» Tasks to perform:
A – Using the Boris Tišma profile below, decide whether each statement agrees with it, answering yes or no and quoting the exact words that settle it. (i) Tišma picked Real Madrid over an offer from Cedevita. (ii) His first professional points came against Estudiantes. (iii) His contract with Split runs until 2025.
B – Extend the Boris Tišma profile below, picking up right after its final sentence.

» Passage:
Boris Tišma (born 20 February 2002) is a Croatian professional basketball player for Split of the Croatian League and ABA League

Early life and youth career
Tišma grew up playing basketball for Croatian club Dubrava. In 2015, he signed with Real Madrid in Spain and joined its youth academy. He chose Real Madrid over offers from many other clubs, including Cedevita. Tišma learned to speak Spanish after a few months at Real Madrid, with teammate Luka Dončić helping him adjust.

Professional career
On 12 January 2020, Tišma made his professional debut for Real Madrid at the age of 17 years and 11 months. He played 44 seconds in an 87–72 win over Estudiantes in the Liga ACB. On 8 March, Tišma scored his first points, recording two in a 92–70 victory over Zaragoza.

In February, 2021, Tišma was loaned to Real Betis for the rest of the season. Following the 2020–21 season Tišma declared for the 2021 NBA draft.

On 7 July 2021, Tišma signed a multi-year deal with KK Studentski centar (later SC Derby) of the Prva A Liga and the ABA League. On July 19, 2021, he withdrawn his name from consideration for the 2021 NBA draft.

In December, 2022, Tišma moved to Split signing a contract to last until 2025.

» Record extracts:
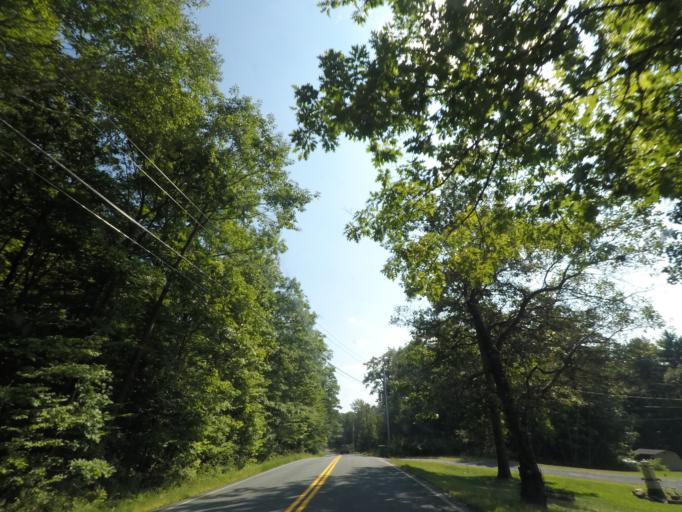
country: US
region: New York
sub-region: Rensselaer County
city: Poestenkill
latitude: 42.7263
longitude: -73.5100
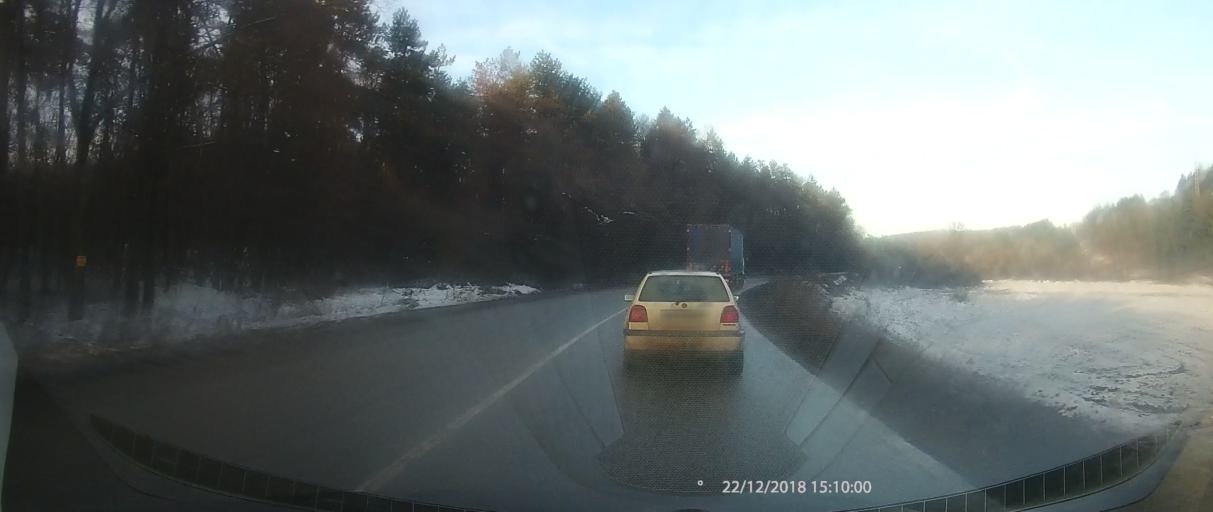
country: BG
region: Ruse
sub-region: Obshtina Borovo
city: Borovo
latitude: 43.5104
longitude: 25.7964
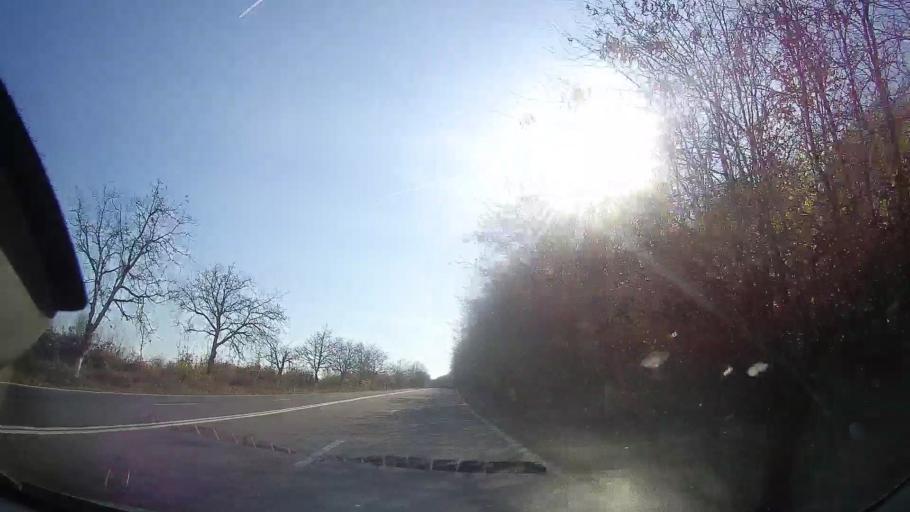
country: RO
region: Constanta
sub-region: Comuna Douazeci si Trei August
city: Dulcesti
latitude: 43.8866
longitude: 28.5732
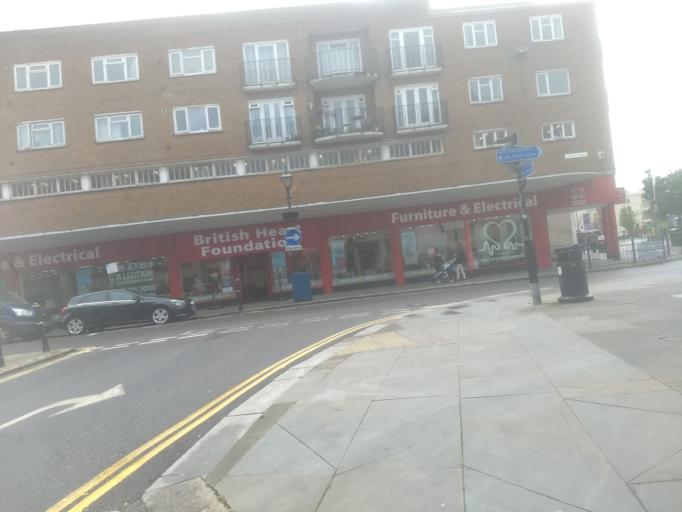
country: GB
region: England
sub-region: Kent
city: Dover
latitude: 51.1254
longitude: 1.3137
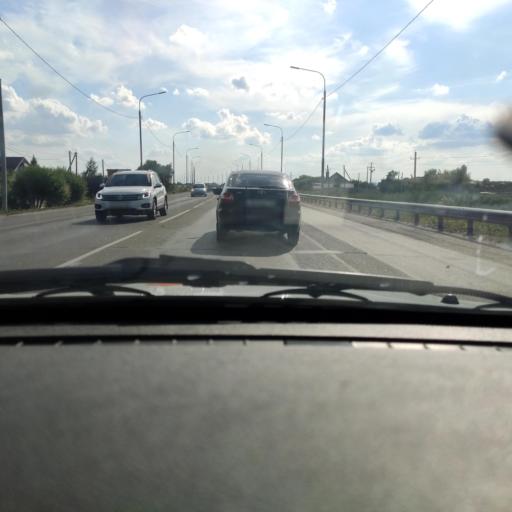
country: RU
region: Voronezj
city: Somovo
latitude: 51.6896
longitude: 39.3607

» Results for each task:
A –
(i) Yes: "He chose Real Madrid over offers from many other clubs, including Cedevita."
(ii) No: "On 8 March, Tišma scored his first points, recording two in a 92–70 victory over Zaragoza."
(iii) Yes: "In December, 2022, Tišma moved to Split signing a contract to last until 2025."

B –
National team career
Tišma represented Croatia at the 2017 FIBA U16 European Championship in Podgorica, where his team finished in fourth place.
He won a gold medal at the 2018 FIBA U16 European Championship in Novi Sad and was named to the all-tournament team after averaging 18 points, five rebounds and 2.7 assists per game. He led all scorers with 24 points in a 71–70 win over Spain in the final.

Personal life
Both of Tišma's parents, Danijela (née Bakić) and Miodrag Tišma, are former basketball players.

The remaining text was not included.